By Tarek Amara
TUNIS (Reuters) – Police locked down a large area of central Tunis on Saturday, blocking roads to prevent a major protest backed by the country’s powerful labour union, prompting angry criticism from members of parliament.
Large numbers were expected to rally to mark the 2013 killing of a prominent activist and to protest against police abuses that they say have imperilled the freedoms won in the 2011 revolution that triggered the “Arab spring”.
Riot police deployed cordons around the city centre, stopping both cars and many people from entering the streets around Avenue Habib Bourguiba as hundreds of people began to gather, a Reuters witness said.
Unlike previous marches in the wave of street protests that have rippled across Tunisia in recent weeks, Saturday’s rally is backed by the UGTT union, the country’s most powerful political organisation with a million members.
Protests, which began with clashes and rioting in deprived districts last month over inequality, have increasingly focused on the large number of arrests, and reports – denied by the Interior Ministry – of abuse of detainees.
Mohammed Ammar, a member of parliament for the Attayar party, said he had phoned the prime minister to protest against the closure of central Tunis to the protest.
A decade after Tunisia’s revolution, its democratic political system is in crisis, mired in endless squabbling between the president, prime minister and parliament while the economy stagnates.
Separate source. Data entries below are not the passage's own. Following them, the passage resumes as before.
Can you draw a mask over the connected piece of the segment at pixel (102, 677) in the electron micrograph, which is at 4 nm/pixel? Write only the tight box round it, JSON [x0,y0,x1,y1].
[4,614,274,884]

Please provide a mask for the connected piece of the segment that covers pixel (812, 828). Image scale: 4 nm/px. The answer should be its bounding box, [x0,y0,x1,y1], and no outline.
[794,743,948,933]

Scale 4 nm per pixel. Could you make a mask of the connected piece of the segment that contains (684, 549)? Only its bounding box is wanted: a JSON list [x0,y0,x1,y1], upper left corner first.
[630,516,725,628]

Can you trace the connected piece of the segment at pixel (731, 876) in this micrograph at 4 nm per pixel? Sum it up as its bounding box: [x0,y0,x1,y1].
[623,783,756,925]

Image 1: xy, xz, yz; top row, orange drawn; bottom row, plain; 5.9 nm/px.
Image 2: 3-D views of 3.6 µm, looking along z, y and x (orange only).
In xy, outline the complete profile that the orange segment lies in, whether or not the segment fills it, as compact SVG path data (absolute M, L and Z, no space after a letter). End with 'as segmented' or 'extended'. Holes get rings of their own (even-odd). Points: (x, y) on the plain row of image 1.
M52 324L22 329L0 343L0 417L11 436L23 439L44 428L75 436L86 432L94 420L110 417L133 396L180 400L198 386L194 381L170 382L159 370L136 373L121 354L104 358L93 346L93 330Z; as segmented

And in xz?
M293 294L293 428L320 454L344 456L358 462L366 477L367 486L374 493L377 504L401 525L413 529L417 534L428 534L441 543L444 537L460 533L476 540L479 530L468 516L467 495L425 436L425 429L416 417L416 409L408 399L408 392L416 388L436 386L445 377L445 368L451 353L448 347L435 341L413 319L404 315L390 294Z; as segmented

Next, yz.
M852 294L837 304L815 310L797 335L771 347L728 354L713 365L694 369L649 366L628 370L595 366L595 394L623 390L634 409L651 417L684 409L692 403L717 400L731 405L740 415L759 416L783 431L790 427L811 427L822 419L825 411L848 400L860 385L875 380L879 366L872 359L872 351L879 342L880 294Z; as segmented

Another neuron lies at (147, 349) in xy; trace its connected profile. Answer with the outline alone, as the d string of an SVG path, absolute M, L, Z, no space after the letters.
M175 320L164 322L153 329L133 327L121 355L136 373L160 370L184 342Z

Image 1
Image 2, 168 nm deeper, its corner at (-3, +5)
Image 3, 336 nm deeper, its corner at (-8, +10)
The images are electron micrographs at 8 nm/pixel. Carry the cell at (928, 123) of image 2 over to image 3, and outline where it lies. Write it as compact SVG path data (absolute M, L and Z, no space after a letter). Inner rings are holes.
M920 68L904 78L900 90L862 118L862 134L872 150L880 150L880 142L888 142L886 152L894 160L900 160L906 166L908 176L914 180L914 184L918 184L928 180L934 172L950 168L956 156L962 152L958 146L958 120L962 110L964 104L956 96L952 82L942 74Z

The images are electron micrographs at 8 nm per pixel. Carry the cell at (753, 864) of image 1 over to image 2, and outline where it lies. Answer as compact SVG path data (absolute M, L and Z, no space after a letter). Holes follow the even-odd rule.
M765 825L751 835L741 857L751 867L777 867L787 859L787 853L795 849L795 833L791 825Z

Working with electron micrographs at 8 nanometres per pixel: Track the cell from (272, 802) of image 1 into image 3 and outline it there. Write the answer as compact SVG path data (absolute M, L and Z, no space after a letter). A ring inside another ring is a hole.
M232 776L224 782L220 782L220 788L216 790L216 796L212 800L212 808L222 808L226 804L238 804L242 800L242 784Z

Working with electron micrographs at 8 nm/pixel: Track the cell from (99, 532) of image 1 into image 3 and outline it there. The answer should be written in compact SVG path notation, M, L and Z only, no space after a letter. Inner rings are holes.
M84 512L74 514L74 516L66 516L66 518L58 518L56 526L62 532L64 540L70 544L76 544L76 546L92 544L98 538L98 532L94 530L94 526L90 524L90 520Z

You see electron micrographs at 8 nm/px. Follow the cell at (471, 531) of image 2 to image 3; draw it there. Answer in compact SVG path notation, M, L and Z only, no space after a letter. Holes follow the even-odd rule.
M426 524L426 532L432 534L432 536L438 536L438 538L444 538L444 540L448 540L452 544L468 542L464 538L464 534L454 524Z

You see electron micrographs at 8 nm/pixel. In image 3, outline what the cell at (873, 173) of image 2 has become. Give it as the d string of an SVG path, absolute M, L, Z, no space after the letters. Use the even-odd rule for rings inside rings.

While some Tunisians, disillusioned by the fruits of their uprising, have sung nostalgia for the better living conditions they remember from the days of autocracy, others have decried a perceived erosion of the freedoms that democracy secured.
The febrile climate has for some recalled the political polarisation after a hardline Islamist assassinated secular activist and lawyer Chokri Belaid in February 2013.
His death triggered a wave of mass protests in Tunisia that led to a grand bargain between the main Islamist and secular political parties to stop the country sinking into violence.